Balo menilai, kehadiran Kementerian HAM menunjukkan bahwa pemerintah dan negara berpihak tegas melindungi hak beribadah warga negara.
“Artinya, negara hadir. Kami ini hanya ingin beribadah, tidak ada maksud lain,” kata Balo dalam keterangan tertulis, Jumat 12 Juni 2026.
Menurut Balo, persoalan yang dihadapi jemaat POUK Tesalonika bukan semata terkait bangunan, melainkan menyangkut hak dasar warga negara dalam menjalankan keyakinan.
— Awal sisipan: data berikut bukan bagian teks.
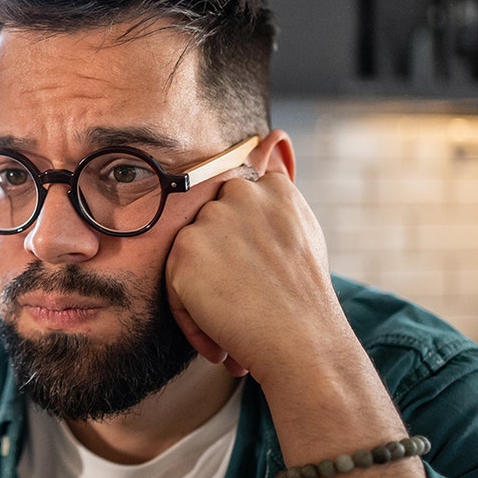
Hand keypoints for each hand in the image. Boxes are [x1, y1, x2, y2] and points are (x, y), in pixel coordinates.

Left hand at [165, 171, 354, 385]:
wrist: (303, 343)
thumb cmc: (305, 299)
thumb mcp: (301, 231)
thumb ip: (278, 189)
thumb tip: (275, 134)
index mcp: (274, 189)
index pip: (234, 205)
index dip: (238, 248)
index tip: (255, 276)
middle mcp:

Karena itu, ia berharap penyelesaiannya dilakukan dengan pendekatan hak asasi manusia.
Dia mengatakan, perwakilan Kementerian HAM gerak cepat dalam proses pembukaan segel bangunan yang sebelumnya digunakan jemaat.
"Kehadiran itu, memberi rasa aman bagi jemaat sekaligus memperlihatkan adanya perhatian pemerintah terhadap persoalan kebebasan beribadah," pungkasnya.
Sebelumnya Satpol PP Kabupaten Tangerang menyegel tempat ibadah POUK Tesalonika Teluknaga dengan dalih belum memiliki izin Persetujuan Bangunan Gedung (PBG) meskipun mereka telah mengajukan izin sejak tahun 2023.